Özlem ÖZAĞAÇ
25.04.2023
Bir İlk Kitap: ONUNCU AY
Edebiyat sevdalıları birbirlerini mutlaka bulur. Kendilerinden değil; yazılardan, kitaplardan ve yeni planlardan konuşurlar. Ayla Burçin Kahraman ile bir okur grubunun temsilcisi olarak tanıştım ve birlikte neler yapabileceğimiz üzerine konuştuk. Sonrasında kitabını okudum. Kendisi ile ilerleyen zamanlarda keyifli bir sohbet gerçekleştireceğiz lâkin şimdi, kitapla iç içeyken size bunları yazmak istedim.
“Onuncu Ay” Ocak 2023’te çıkmış tazecik bir kitap. On yedi öyküden oluşuyor. Kitap, adını içindeki bir öyküden alıyor. İçindekiler bölümüne bakınca öyküler başlıklarıyla dikkat çekiyor. “Gaip”, “Issız Tarlada Bir Siyeç”, “İjala’nın Paşası”, “Dilsiz Uşak”, “Bozuk Saatin Zembereği”… Öykülerin adları, okuru özenle hazırlanmış bir yolculuğa çağrı gibi.

:: Bir veri dosyasından bölüm ::

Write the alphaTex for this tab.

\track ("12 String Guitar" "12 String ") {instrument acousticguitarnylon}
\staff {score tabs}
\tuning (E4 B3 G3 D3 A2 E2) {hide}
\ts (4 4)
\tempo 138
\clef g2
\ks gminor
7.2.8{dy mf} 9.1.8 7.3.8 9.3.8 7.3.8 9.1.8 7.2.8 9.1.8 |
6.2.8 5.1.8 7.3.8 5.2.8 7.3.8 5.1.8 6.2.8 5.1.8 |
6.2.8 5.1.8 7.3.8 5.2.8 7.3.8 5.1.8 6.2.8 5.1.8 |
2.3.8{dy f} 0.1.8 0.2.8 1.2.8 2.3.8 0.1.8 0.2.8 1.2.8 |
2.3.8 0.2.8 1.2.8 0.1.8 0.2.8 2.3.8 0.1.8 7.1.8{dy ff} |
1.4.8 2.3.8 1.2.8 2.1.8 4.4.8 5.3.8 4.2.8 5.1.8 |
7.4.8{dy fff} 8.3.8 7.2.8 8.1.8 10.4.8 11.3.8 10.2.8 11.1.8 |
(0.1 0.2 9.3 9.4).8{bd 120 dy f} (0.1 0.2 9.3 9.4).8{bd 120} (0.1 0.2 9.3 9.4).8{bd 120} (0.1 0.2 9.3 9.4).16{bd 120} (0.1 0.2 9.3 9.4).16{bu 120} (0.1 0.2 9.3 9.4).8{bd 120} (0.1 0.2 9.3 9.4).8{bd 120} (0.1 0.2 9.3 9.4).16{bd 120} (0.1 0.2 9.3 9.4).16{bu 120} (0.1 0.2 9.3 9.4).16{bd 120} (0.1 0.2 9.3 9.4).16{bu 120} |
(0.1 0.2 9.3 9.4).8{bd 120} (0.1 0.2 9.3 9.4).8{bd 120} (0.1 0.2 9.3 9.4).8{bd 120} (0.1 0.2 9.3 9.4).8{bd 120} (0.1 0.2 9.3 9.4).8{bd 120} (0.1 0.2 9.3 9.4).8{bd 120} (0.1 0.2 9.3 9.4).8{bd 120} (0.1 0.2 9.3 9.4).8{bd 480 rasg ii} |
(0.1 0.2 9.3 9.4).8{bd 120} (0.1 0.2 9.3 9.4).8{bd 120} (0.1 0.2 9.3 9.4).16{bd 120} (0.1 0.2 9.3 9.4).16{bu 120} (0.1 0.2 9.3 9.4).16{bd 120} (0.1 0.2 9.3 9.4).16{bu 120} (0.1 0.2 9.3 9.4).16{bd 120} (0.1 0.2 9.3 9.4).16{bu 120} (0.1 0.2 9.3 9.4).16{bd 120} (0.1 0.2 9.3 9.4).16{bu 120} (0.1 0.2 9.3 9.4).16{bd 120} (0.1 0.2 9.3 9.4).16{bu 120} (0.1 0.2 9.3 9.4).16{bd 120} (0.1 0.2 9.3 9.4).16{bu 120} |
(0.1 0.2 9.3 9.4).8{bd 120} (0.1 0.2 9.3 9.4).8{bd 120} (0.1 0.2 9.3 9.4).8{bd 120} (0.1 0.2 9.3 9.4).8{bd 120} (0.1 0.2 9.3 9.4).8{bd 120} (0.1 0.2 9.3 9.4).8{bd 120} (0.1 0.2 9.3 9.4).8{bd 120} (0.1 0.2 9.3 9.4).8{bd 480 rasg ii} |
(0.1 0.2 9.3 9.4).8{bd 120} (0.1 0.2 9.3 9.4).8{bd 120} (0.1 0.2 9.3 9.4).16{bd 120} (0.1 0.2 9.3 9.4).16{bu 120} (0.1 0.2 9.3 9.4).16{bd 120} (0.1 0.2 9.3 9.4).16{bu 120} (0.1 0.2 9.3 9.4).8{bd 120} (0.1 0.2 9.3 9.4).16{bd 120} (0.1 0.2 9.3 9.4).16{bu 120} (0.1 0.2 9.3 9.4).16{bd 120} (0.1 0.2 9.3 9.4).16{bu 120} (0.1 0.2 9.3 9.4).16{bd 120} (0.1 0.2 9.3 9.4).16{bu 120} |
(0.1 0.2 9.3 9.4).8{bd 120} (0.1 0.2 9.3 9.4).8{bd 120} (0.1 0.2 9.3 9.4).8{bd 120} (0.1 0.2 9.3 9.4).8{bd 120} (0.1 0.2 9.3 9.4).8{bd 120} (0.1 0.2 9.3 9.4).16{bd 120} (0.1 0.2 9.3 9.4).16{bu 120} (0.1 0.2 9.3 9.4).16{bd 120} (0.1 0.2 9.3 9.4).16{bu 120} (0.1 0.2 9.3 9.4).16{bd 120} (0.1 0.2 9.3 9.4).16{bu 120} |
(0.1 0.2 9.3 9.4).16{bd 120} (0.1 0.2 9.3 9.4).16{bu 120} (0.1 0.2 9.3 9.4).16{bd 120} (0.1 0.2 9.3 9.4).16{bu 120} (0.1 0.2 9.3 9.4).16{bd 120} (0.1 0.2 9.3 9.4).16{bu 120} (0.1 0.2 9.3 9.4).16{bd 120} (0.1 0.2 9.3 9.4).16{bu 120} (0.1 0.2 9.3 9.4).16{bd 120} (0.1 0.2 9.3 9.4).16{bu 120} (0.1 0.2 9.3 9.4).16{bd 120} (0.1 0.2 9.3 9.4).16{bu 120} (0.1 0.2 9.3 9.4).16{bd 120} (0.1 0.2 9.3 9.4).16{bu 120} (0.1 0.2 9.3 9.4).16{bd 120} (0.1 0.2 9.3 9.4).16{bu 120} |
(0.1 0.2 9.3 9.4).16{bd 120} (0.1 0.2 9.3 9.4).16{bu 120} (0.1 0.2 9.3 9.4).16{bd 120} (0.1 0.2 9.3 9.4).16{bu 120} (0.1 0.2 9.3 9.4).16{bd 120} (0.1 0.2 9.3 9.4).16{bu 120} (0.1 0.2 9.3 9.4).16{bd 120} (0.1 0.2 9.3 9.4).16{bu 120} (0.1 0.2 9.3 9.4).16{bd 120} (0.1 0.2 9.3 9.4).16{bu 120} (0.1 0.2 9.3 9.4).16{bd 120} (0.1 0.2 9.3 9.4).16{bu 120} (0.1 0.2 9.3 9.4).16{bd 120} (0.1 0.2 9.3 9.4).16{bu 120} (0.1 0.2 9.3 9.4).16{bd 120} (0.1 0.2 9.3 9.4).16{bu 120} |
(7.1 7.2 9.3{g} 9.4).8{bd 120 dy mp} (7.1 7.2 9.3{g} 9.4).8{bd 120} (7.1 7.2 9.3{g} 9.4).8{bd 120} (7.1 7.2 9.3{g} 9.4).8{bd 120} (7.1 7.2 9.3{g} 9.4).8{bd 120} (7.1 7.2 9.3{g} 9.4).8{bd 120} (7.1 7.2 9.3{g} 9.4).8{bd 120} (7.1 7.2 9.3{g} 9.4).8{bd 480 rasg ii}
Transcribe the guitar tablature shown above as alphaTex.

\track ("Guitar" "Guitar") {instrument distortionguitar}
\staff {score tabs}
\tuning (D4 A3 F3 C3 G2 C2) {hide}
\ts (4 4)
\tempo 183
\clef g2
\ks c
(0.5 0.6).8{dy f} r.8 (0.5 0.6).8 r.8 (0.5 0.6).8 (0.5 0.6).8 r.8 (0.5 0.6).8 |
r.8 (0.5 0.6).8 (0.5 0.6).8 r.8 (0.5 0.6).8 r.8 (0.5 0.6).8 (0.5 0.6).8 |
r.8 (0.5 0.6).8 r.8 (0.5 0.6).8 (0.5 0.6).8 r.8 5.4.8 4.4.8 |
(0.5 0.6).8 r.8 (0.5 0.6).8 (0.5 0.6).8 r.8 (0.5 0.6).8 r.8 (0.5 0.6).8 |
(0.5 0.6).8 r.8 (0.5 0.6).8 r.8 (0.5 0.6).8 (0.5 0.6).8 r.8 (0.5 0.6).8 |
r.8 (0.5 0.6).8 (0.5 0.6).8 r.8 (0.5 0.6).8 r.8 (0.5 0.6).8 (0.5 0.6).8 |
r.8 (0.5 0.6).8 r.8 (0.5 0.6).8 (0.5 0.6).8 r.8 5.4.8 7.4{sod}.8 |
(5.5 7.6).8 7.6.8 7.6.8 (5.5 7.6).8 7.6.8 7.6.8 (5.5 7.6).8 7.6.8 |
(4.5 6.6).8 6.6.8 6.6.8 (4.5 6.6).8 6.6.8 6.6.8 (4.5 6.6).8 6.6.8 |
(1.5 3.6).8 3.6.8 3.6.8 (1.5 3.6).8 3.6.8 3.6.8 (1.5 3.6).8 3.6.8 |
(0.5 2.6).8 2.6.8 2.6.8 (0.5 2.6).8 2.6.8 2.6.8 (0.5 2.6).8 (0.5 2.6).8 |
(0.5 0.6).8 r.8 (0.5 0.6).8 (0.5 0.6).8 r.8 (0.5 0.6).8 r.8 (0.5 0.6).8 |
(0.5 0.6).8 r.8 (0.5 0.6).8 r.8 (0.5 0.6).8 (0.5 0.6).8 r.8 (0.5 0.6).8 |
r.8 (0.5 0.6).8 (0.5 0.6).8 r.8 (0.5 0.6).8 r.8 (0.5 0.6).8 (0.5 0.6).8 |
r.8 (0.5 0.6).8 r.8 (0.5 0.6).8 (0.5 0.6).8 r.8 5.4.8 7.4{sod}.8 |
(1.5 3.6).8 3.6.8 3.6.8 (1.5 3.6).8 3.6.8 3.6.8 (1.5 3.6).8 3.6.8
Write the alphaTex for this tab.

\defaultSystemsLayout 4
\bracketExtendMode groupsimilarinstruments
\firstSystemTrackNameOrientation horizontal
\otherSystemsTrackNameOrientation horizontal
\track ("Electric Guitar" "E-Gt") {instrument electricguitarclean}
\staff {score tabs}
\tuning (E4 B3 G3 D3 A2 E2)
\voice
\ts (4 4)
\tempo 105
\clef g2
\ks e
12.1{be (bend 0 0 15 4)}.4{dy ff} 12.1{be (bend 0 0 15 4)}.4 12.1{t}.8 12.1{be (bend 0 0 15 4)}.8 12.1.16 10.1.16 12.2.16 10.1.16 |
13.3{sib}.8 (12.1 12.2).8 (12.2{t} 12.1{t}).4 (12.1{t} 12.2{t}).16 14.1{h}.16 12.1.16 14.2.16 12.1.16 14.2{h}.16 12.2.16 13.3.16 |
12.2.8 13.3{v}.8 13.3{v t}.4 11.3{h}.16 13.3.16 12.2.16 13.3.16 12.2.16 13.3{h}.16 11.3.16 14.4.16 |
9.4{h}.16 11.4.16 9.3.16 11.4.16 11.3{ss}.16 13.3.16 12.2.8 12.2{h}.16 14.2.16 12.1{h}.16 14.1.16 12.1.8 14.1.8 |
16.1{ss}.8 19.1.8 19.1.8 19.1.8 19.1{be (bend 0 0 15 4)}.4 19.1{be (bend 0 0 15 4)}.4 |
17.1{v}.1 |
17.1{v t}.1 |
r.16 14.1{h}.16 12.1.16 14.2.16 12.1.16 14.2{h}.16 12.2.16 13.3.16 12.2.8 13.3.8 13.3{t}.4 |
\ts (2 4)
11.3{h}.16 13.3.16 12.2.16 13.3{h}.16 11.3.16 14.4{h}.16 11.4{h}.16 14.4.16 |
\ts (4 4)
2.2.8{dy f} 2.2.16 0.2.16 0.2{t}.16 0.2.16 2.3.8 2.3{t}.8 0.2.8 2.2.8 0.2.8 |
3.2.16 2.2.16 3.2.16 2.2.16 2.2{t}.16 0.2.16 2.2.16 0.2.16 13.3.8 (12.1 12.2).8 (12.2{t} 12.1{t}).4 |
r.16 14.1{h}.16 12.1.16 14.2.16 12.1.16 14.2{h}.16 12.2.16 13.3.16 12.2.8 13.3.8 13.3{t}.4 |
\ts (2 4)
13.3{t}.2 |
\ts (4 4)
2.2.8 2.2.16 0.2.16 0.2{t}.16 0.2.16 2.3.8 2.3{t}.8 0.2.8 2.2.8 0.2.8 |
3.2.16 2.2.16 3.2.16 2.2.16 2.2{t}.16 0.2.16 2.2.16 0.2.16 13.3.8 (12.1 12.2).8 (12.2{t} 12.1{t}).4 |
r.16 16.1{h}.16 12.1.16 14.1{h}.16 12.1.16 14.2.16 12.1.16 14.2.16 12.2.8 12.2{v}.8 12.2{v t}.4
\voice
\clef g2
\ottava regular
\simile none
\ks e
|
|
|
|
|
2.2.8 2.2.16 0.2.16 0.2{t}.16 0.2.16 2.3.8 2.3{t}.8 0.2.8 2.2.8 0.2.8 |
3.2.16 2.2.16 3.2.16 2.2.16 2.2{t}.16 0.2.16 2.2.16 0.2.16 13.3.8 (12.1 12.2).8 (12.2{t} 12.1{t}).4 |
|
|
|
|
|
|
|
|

:: Çözülecek Sorular ::
a) Listede "bend" kelimesini içeren her satırı bulun ve satırları aynen kopyalayın. Büyük-küçük harf ayrımına dikkat edin.
b) “Onuncu Ay” yazısının devamını, son cümleden sonrasını yazarak sürdürün.
“Onuncu Ay” yazısı ile liste birbirinden bağımsız, ayrı malzemelerdir.

:: Soruların Cevapları ::
a)
12.1{be (bend 0 0 15 4)}.4{dy ff} 12.1{be (bend 0 0 15 4)}.4 12.1{t}.8 12.1{be (bend 0 0 15 4)}.8 12.1.16 10.1.16 12.2.16 10.1.16 |
16.1{ss}.8 19.1.8 19.1.8 19.1.8 19.1{be (bend 0 0 15 4)}.4 19.1{be (bend 0 0 15 4)}.4 |

b)
Yazarın aldığı ödüllerle öykülerinin başarısı tescillenmiş. Aralarında Nezihe Meriç, Fakir Baykurt, Çukurova Öykü Ödüllerinin yanında 2. Berlin Gökkuşağı Yayınevi Öykü Ödülü dereceleri de yer alıyor. Kitapları çoğaldıkça ödüllerin artacağı kesin, Ayla Burçin Kahraman’ın kaleminden çok öykü okuyacağız.
Onuncu Ay’ın kapağını araladığımızda Hurinur teyzenin öyküsünde bir kuyunun başındayız. Kuyu karanlık, kokuşmuş… Ayağımız yerden kesilse bizi yutabilir, kirli düşüncelerimizi karanlığında boğabilir. İjala’nın Paşası’nda çocuğuz. Yetişkinleri anlamaya çalışıyoruz. Çocuk gözümüzle kuş yuvasındaki yaşamı merak ediyoruz. Kuş olmak istiyoruz. Emanet’te ablayız, kardeşiz, hastayız. Belki de yokuz, hiç olmadık, hiç yürümedik. Ana caddeden hızla geçen arabalara baktık, sahi neden baktık? Köse’de pencerenin önündeki nergis çiçeğiyiz. Güzel ve nariniz. Sigara dumanı olmasa güzel kokumuzla herkesi etkileriz. Onuncu Ay’da örümcek, Dilsiz Uşak’ta son paragrafız.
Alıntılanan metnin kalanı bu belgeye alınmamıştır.